Varying the number of cards dealt at the start of Go Fish changes more than just the hand size. It also has an impact on gameplay strategy decisions. Here is how different starting hands alter opening tactics:

4 Cards

  • Very limited initial options
  • Drawing luck-dependent cards is key
  • Gameplay starts slowly
  • Sets are built up over many turns

5 Cards

  • More combinations but still restricted
  • Drawing to find pairs is important
  • Asking on first turn unlikely
  • Sets take time to build

7 Cards

  • Good chance of starting matches
  • More choices on who and what to ask for
  • Trading and matching starts immediately
  • Strategy involves managing more starting options

10 Cards

  • Almost guaranteed matches to play immediately
  • Complex starting hand management
  • Higher chance of asking successfully on first turn
  • Harder to keep track of so many cards

The examples show how hand size changes the strategic decisions available on the first turn and throughout the game. More cards provide more initial options, while fewer cards require drawing luck and slower set building.

Hand Size and Game Length

In addition to affecting strategy, the number of cards dealt at the beginning also impacts the overall game length. Guidelines for hand size based on desired game duration are:

  • Short game – 4-5 cards to speed up play.
  • Standard game – 7 cards for a good speed and options.
  • Long game – 9-10 cards to force extensive drawing and extend gameplay.

A game with 10 cards per player at the start will tend to last significantly more hands than a shorter game with only 5 cards each. More cards generally mean more overall draws from the stock pile and more finding of matches over an extended duration.

Key Takeaways

Starting hand size has a big influence in Go Fish. Here are some key conclusions:

  • The standard starting hand is 7 cards per person.
  • 7 cards provides a good mix of initial options without overcrowding hands.
  • More cards means more starting combinations and longer games.
  • Fewer cards leads to quicker games but less opening strategy.
  • Hand size directly impacts the first turn tactics and decisions.
  • Modifying starting hands lets players customize games for circumstances.
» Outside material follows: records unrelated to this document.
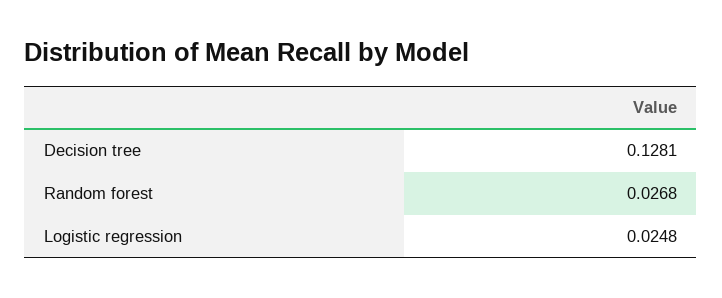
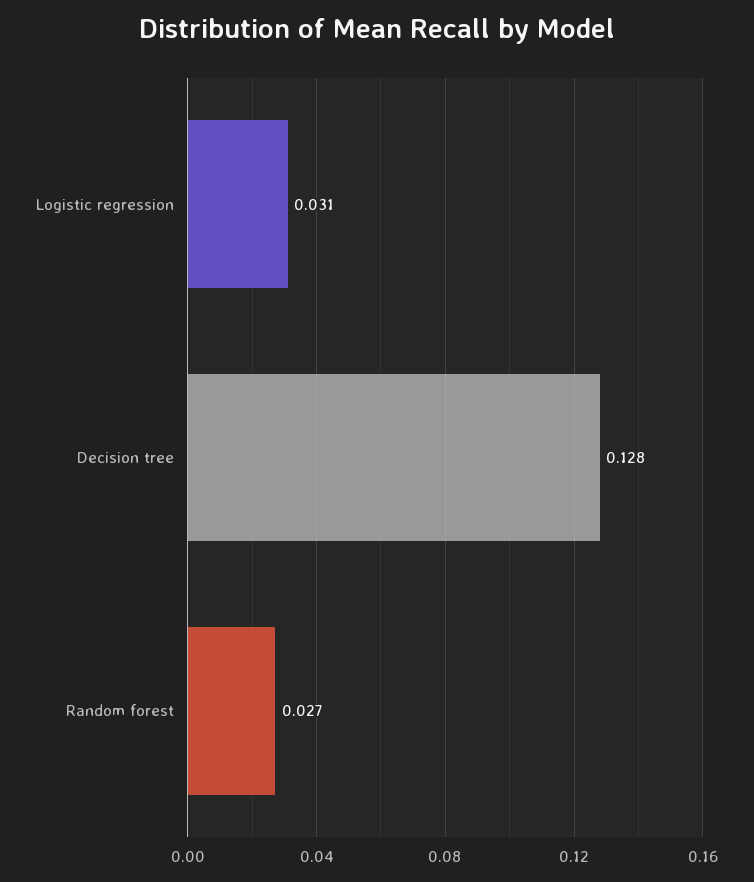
  {
    "Decision tree": 0.1281,
    "Random forest": 0.0268,
-   "Logistic regression": 0.0248
+   "Logistic regression": 0.031
  }

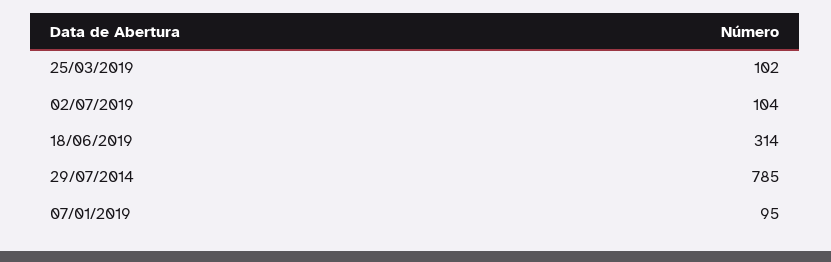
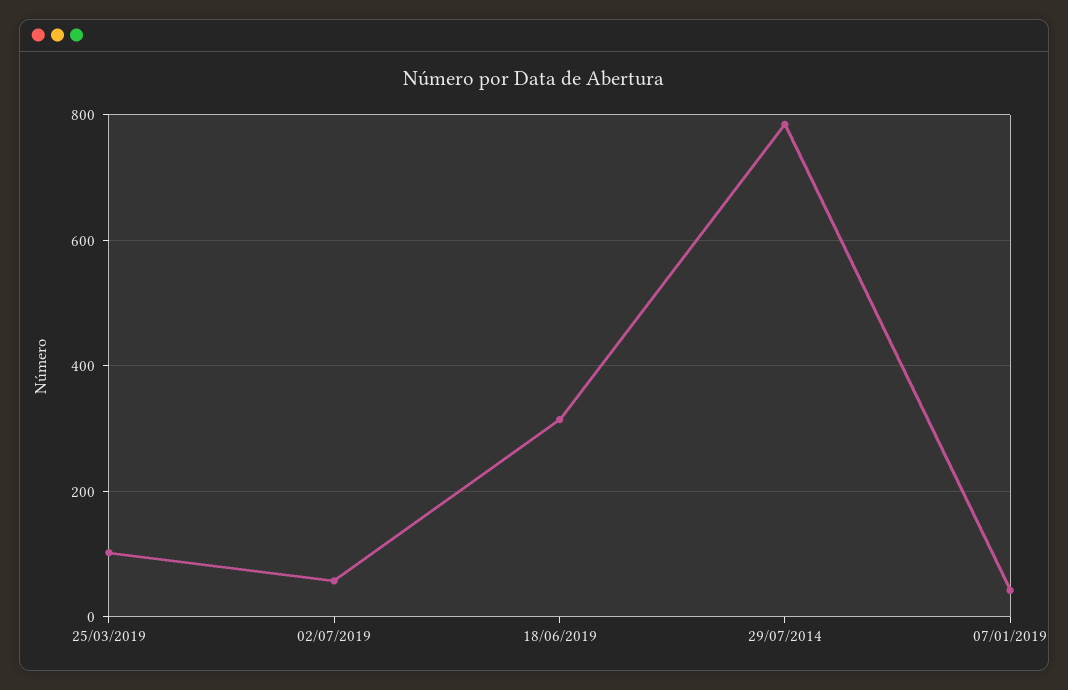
  {
    "25/03/2019": 102,
-   "02/07/2019": 104,
+   "02/07/2019": 60,
    "18/06/2019": 314,
    "29/07/2014": 785,
-   "07/01/2019": 95
+   "07/01/2019": 40
  }

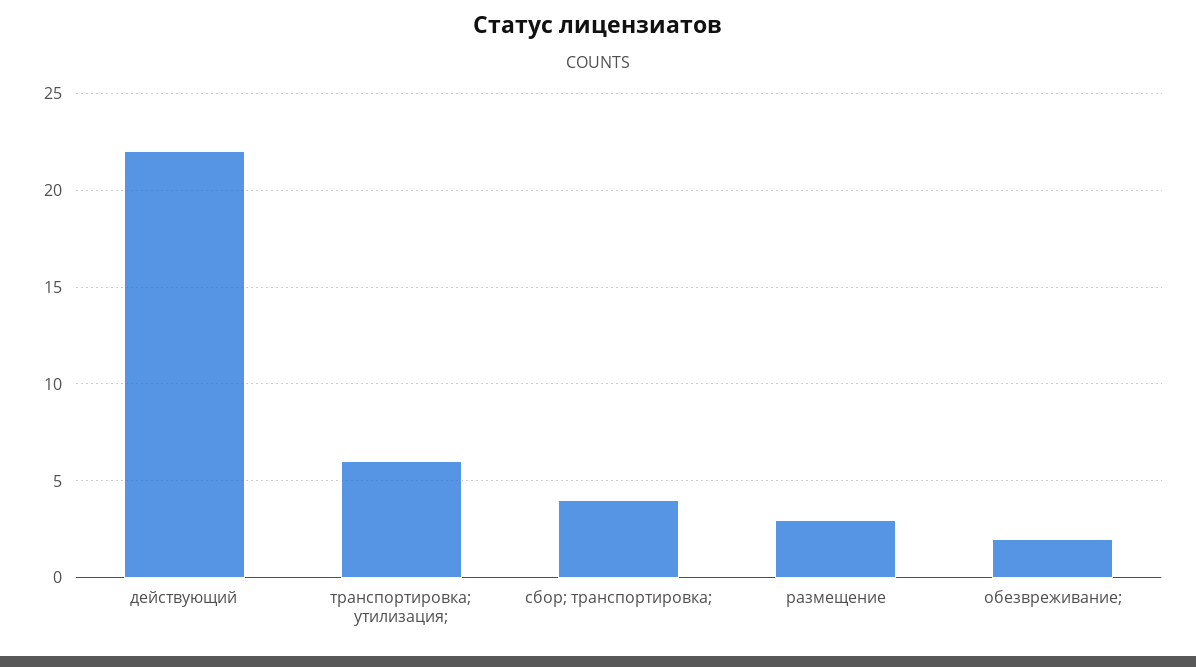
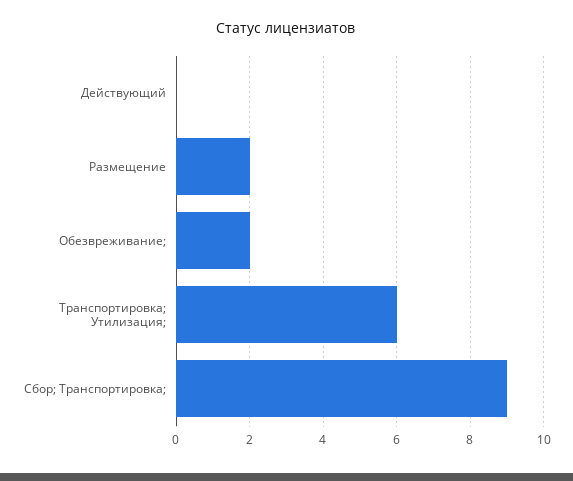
  {
-   "действующий": 22,
+   "действующий": 0,
    "транспортировка; утилизация;": 6,
-   "сбор; транспортировка;": 4,
+   "сбор; транспортировка;": 9,
-   "размещение": 3,
+   "размещение": 2,
    "обезвреживание;": 2
  }

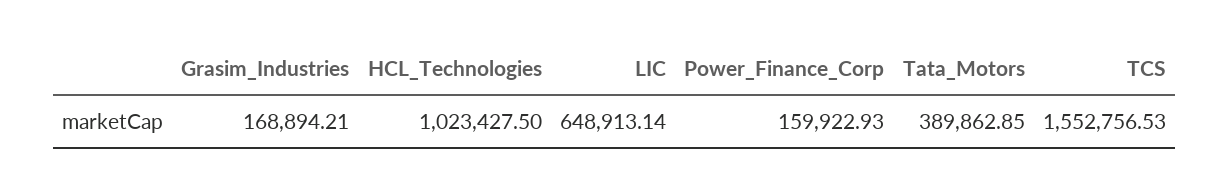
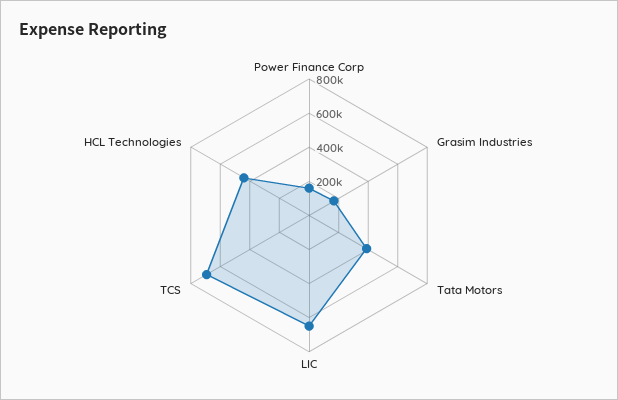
  {
    "Grasim_Industries": 168894.21,
-   "HCL_Technologies": 1023427.5,
+   "HCL_Technologies": 450000,
    "LIC": 648913.14,
    "Power_Finance_Corp": 159922.93,
    "Tata_Motors": 389862.85,
-   "TCS": 1552756.53
+   "TCS": 700000
  }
While the classic rules have each player start with 7 cards, the number can be adjusted up or down. Just keep in mind the tradeoffs in game duration, complexity and opening strategies. Understanding the effects of hand size gives insight into tweaking Go Fish for particular players and games.


Go Fish is a beloved card game for all ages that thrives on its simple but engaging gameplay. Strategizing how to best collect matching sets by asking opponents for cards is fun and satisfying. An important factor enabling this experience is the initial hand size of cards dealt to each player.

Starting with the standard 7 cards optimizes the game by providing a variety of useful combinations without being overwhelming right off the bat. This hand size gets gameplay going quickly, with trading and matching starting on the very first turn. It also balances easy management of cards with sufficient options to enable real decisions while asking opponents for needed cards.

While 7 is the accepted norm, starting hands can be increased to encourage longer games or decreased to simplify and speed up shorter games. No matter the specific hand size, Go Fish gives an enjoyable introduction to strategic card play for children while still rewarding skill and clever trades between adult players. Trying out different initial hands illustrates how small tweaks can make a major change in game duration and early play tactics.